## What you have to do
The required output is the line containing "of normal human" followed by every later line through the end of the data, all reproduced exactly.

## Data segment
=== Section Start ===

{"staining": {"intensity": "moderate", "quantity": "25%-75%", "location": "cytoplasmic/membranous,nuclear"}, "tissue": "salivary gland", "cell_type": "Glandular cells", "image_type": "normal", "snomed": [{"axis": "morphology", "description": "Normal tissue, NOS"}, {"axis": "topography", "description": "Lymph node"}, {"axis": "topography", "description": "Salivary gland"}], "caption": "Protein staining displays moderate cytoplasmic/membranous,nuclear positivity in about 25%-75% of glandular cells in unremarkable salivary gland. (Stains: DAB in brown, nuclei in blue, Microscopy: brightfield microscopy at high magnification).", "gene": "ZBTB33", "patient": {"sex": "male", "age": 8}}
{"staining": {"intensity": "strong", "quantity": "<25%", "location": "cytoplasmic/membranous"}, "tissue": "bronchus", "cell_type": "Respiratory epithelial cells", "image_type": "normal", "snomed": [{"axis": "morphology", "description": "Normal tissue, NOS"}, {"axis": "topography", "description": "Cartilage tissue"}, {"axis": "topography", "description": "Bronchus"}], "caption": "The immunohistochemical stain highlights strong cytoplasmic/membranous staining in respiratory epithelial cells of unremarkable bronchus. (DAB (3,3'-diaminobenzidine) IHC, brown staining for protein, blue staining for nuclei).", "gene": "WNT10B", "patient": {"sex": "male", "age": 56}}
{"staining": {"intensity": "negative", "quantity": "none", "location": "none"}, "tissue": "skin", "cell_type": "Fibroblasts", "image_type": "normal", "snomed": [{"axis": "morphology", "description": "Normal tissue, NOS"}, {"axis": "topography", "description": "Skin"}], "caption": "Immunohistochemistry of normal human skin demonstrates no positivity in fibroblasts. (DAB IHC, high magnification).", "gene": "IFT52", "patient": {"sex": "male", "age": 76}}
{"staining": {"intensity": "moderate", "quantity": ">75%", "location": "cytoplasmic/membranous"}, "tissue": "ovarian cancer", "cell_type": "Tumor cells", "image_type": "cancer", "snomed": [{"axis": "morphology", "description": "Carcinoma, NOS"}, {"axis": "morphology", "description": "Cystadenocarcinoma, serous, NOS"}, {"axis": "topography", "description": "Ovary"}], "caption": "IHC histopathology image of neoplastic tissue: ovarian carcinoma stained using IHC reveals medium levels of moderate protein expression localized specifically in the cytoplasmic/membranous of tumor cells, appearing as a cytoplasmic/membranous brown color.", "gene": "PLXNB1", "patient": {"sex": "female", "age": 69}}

=== Section End ===

## Written response
{"staining": {"intensity": "negative", "quantity": "none", "location": "none"}, "tissue": "skin", "cell_type": "Fibroblasts", "image_type": "normal", "snomed": [{"axis": "morphology", "description": "Normal tissue, NOS"}, {"axis": "topography", "description": "Skin"}], "caption": "Immunohistochemistry of normal human skin demonstrates no positivity in fibroblasts. (DAB IHC, high magnification).", "gene": "IFT52", "patient": {"sex": "male", "age": 76}}
{"staining": {"intensity": "moderate", "quantity": ">75%", "location": "cytoplasmic/membranous"}, "tissue": "ovarian cancer", "cell_type": "Tumor cells", "image_type": "cancer", "snomed": [{"axis": "morphology", "description": "Carcinoma, NOS"}, {"axis": "morphology", "description": "Cystadenocarcinoma, serous, NOS"}, {"axis": "topography", "description": "Ovary"}], "caption": "IHC histopathology image of neoplastic tissue: ovarian carcinoma stained using IHC reveals medium levels of moderate protein expression localized specifically in the cytoplasmic/membranous of tumor cells, appearing as a cytoplasmic/membranous brown color.", "gene": "PLXNB1", "patient": {"sex": "female", "age": 69}}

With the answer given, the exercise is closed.